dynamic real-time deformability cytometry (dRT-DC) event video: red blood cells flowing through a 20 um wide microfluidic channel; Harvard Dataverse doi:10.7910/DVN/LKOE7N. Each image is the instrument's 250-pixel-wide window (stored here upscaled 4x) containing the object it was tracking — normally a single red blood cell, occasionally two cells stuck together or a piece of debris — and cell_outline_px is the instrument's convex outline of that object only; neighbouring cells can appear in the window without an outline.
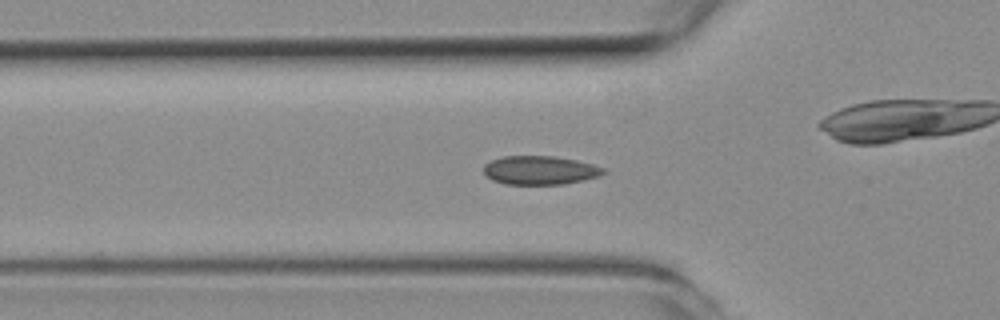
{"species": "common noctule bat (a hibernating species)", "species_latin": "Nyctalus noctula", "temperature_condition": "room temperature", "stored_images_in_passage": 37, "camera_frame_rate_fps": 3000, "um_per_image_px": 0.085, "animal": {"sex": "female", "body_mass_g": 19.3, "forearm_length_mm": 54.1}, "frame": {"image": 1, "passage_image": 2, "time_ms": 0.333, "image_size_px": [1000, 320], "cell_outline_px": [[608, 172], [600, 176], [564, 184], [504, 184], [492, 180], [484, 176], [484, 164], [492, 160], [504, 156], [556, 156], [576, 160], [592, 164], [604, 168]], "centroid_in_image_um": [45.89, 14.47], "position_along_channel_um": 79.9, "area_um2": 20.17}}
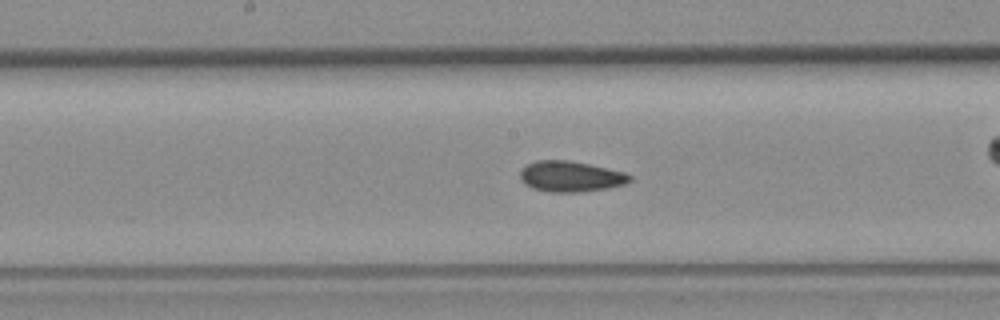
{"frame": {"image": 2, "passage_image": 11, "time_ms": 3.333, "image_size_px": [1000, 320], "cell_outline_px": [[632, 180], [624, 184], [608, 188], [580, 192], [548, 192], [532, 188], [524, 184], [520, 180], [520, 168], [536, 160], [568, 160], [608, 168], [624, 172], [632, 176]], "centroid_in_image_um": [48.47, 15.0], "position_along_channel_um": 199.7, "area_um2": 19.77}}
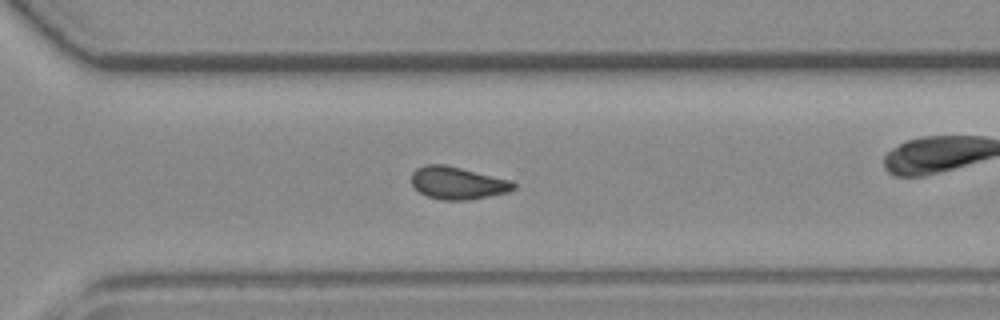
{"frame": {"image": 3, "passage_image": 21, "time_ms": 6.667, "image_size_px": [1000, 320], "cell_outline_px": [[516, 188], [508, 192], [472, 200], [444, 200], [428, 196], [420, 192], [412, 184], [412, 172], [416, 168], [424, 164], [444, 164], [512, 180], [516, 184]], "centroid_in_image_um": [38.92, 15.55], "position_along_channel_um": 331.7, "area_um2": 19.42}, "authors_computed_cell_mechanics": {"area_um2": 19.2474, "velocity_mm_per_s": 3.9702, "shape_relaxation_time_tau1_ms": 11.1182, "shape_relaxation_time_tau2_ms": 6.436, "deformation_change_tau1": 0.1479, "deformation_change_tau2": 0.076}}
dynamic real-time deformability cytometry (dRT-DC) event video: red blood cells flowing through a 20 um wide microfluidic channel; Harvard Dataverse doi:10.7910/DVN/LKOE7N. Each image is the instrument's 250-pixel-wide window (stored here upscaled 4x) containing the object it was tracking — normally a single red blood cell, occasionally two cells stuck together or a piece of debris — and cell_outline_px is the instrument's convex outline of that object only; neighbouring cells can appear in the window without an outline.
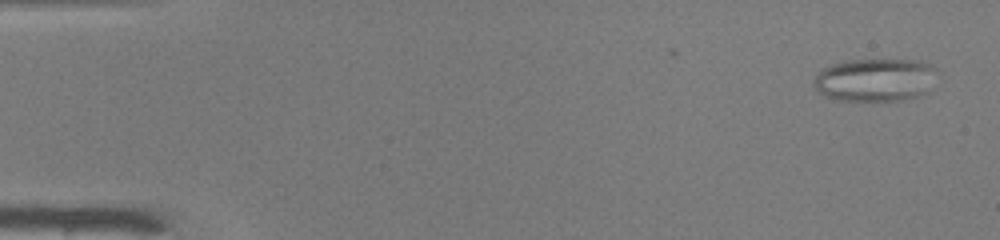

**Written task**
Output each line exactly; omit every picture.

**Complete answer**
dynamic real-time deformability cytometry (dRT-DC) event video: red blood cells flowing through a 20 um wide microfluidic channel; Harvard Dataverse doi:10.7910/DVN/LKOE7N. Each image is the instrument's 250-pixel-wide window (stored here upscaled 4x) containing the object it was tracking — normally a single red blood cell, occasionally two cells stuck together or a piece of debris — and cell_outline_px is the instrument's convex outline of that object only; neighbouring cells can appear in the window without an outline.
{"species": "common noctule bat (a hibernating species)", "species_latin": "Nyctalus noctula", "temperature_condition": "room temperature", "stored_images_in_passage": 37, "camera_frame_rate_fps": 3000, "um_per_image_px": 0.085, "animal": {"sex": "female", "body_mass_g": 19.3, "forearm_length_mm": 54.1}, "frame": {"image": 1, "passage_image": 2, "time_ms": 0.333, "image_size_px": [1000, 320], "cell_outline_px": [[608, 172], [600, 176], [564, 184], [504, 184], [492, 180], [484, 176], [484, 164], [492, 160], [504, 156], [556, 156], [576, 160], [592, 164], [604, 168]], "centroid_in_image_um": [45.89, 14.47], "position_along_channel_um": 79.9, "area_um2": 20.17}}
{"frame": {"image": 2, "passage_image": 11, "time_ms": 3.333, "image_size_px": [1000, 320], "cell_outline_px": [[632, 180], [624, 184], [608, 188], [580, 192], [548, 192], [532, 188], [524, 184], [520, 180], [520, 168], [536, 160], [568, 160], [608, 168], [624, 172], [632, 176]], "centroid_in_image_um": [48.47, 15.0], "position_along_channel_um": 199.7, "area_um2": 19.77}}
{"frame": {"image": 3, "passage_image": 21, "time_ms": 6.667, "image_size_px": [1000, 320], "cell_outline_px": [[516, 188], [508, 192], [472, 200], [444, 200], [428, 196], [420, 192], [412, 184], [412, 172], [416, 168], [424, 164], [444, 164], [512, 180], [516, 184]], "centroid_in_image_um": [38.92, 15.55], "position_along_channel_um": 331.7, "area_um2": 19.42}, "authors_computed_cell_mechanics": {"area_um2": 19.2474, "velocity_mm_per_s": 3.9702, "shape_relaxation_time_tau1_ms": 11.1182, "shape_relaxation_time_tau2_ms": 6.436, "deformation_change_tau1": 0.1479, "deformation_change_tau2": 0.076}}
dynamic real-time deformability cytometry (dRT-DC) event video: red blood cells flowing through a 20 um wide microfluidic channel; Harvard Dataverse doi:10.7910/DVN/LKOE7N. Each image is the instrument's 250-pixel-wide window (stored here upscaled 4x) containing the object it was tracking — normally a single red blood cell, occasionally two cells stuck together or a piece of debris — and cell_outline_px is the instrument's convex outline of that object only; neighbouring cells can appear in the window without an outline.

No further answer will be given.